Whether we acknowledge it or not, we have built a new Tower of Babel. The internet spawned Facebook and social media. This week, we learned that Facebook is not inherently neutral; the company is in control of how it can be used. For years, we thought we as the users of Facebook were to blame; but the architects and the Nimrods who own created them have more power than we had possibly imagined. In recent years, we have learned that Facebook has led to the perpetuation of the genocide of the Rohingya people in Burma, it has led to tearing our Democracy apart, and damaging relationships between families and friends. It has siloed us, leading us to only want to hear the speech or viewpoints on the world that we want to hear, the views that support our own preconceived notions of the world. Through its attempt to bring the world together, the platform has torn us apart.

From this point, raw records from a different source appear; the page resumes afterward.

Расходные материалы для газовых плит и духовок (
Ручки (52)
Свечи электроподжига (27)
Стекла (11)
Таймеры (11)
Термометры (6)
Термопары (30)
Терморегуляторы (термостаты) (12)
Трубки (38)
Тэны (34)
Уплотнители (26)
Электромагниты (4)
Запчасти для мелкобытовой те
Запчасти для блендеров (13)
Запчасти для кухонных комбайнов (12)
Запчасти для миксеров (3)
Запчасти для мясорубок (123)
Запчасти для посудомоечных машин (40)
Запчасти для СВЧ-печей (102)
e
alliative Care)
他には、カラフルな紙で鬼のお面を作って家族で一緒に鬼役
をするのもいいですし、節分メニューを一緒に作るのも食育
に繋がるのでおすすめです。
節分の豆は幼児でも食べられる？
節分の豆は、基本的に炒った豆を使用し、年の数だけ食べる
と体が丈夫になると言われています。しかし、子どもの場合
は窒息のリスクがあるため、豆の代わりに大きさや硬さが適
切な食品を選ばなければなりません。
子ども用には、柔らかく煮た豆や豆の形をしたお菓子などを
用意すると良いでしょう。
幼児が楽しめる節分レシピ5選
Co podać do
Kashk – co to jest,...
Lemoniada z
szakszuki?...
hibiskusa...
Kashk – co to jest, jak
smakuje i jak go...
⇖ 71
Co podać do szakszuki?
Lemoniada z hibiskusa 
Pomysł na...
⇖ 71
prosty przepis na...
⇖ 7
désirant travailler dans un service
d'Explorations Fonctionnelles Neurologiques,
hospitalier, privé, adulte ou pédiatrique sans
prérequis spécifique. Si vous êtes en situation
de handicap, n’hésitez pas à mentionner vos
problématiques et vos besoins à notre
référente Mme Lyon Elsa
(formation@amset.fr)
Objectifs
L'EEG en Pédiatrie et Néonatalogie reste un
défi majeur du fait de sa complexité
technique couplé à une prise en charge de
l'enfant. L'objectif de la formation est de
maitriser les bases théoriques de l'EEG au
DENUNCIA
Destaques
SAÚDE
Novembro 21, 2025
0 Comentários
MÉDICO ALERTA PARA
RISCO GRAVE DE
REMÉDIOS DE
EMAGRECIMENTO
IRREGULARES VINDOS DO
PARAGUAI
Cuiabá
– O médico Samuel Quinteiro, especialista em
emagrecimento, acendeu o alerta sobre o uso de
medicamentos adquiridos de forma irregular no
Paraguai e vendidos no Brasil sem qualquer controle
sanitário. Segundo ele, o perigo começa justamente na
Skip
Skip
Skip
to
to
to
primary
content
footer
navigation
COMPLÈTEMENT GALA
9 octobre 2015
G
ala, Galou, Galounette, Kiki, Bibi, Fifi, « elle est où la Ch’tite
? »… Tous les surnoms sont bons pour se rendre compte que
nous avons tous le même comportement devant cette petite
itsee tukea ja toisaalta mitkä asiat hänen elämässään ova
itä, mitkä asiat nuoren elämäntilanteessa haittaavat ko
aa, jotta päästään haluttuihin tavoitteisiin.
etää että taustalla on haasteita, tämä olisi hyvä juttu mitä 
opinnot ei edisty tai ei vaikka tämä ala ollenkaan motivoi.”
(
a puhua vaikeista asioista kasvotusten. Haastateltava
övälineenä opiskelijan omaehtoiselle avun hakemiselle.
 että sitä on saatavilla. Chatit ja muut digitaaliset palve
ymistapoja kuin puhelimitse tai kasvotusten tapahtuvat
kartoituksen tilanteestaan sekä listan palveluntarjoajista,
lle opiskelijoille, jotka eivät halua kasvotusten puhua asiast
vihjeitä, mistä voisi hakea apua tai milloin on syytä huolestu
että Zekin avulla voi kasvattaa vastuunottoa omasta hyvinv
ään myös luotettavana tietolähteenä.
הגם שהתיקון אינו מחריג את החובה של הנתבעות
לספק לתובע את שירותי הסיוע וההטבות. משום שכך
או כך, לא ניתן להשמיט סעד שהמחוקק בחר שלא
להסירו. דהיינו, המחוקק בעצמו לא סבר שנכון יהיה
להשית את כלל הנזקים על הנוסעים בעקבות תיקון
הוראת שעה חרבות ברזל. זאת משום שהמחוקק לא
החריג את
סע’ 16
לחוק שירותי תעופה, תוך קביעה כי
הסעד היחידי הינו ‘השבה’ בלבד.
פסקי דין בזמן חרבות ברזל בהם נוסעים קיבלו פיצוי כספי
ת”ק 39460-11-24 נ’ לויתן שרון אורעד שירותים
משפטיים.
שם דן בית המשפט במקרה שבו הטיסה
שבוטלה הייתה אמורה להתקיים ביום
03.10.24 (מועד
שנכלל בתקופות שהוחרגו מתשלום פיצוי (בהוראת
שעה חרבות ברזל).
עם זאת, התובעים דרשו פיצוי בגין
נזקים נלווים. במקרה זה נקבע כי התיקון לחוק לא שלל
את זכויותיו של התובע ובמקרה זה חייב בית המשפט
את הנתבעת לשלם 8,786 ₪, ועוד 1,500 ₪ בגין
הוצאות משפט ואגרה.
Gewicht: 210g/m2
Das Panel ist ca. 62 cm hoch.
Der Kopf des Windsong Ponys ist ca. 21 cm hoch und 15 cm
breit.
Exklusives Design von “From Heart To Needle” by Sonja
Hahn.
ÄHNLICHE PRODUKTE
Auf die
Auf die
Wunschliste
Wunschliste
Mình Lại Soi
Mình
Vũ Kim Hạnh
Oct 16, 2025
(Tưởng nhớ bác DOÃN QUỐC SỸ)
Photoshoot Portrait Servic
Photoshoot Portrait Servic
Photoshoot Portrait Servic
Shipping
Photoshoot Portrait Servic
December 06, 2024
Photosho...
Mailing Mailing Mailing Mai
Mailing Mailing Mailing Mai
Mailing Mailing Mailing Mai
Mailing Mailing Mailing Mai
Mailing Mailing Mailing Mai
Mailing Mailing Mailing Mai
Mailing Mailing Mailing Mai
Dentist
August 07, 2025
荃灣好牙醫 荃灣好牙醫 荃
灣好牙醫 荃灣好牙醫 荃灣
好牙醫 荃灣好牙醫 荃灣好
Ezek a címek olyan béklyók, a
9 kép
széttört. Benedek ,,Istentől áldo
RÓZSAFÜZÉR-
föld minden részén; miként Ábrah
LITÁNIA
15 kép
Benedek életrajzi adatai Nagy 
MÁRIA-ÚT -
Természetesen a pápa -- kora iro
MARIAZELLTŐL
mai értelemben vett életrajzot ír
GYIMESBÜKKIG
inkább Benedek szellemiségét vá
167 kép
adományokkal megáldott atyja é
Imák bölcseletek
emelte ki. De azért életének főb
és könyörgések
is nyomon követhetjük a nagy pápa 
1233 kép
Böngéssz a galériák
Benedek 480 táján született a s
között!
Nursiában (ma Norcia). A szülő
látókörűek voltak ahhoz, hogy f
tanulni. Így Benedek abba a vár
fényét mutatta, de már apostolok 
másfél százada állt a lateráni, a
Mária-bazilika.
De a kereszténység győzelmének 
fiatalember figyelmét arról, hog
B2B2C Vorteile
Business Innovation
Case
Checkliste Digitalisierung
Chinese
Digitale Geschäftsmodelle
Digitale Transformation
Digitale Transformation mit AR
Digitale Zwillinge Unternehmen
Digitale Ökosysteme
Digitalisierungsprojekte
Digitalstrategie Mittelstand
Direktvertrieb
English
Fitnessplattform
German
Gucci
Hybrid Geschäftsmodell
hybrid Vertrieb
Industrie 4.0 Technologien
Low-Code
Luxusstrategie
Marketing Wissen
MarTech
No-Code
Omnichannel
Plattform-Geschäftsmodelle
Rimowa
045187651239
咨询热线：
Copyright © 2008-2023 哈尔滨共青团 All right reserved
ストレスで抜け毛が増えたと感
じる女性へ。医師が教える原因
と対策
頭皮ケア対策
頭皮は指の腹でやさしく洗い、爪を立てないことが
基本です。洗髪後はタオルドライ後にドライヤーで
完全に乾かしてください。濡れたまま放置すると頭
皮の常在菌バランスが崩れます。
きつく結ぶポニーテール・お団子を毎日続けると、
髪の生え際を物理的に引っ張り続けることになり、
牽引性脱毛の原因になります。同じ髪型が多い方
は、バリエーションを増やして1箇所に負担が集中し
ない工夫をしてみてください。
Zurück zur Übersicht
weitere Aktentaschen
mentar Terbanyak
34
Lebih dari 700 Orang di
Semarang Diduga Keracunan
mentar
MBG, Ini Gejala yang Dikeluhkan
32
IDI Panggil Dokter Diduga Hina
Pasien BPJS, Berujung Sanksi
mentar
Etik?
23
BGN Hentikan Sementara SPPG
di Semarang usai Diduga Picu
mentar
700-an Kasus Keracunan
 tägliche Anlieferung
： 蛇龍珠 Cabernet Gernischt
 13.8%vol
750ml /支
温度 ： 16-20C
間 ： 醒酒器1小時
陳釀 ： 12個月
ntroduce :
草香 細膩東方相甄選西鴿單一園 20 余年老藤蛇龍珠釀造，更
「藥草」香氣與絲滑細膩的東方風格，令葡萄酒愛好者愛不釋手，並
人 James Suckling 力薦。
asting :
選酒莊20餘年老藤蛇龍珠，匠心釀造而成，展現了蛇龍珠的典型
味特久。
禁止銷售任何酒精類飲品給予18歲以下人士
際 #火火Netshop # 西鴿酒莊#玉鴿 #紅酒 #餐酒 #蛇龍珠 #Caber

This time, God isn’t here to tear the tower down. It is up to us, to our leaders in government, but also to each one of us. We must recognize the power of the internet and social media. We have a choice to use this new tool for good or evil, for-profit or for the betterment of humanity. 


I will end with another vision for the future. It is from a group called the Internet Society. Their vision: the internet is for everyone. They say that the Internet is a place of possibility and opportunity. It is where we collaborate and innovate for a better world. Where we share our hopes and strengthen our bonds. It is where we work, learn, and make progress.


Their goal is to empower people to keep the Internet a force for good: open, globally-connected, secure, and trustworthy.


This is our challenge. The sin wasn’t building the tower; the sin was how we used the tower. 


We must keep this in mind as we have almost unimaginable power in our hands, as Oppenheimer realized on July 16, 1945. We can follow God’s path of creation, not destruction, of unity without uniformity, and where the dignity of human life is more precious than any brick, algorithm or dollar.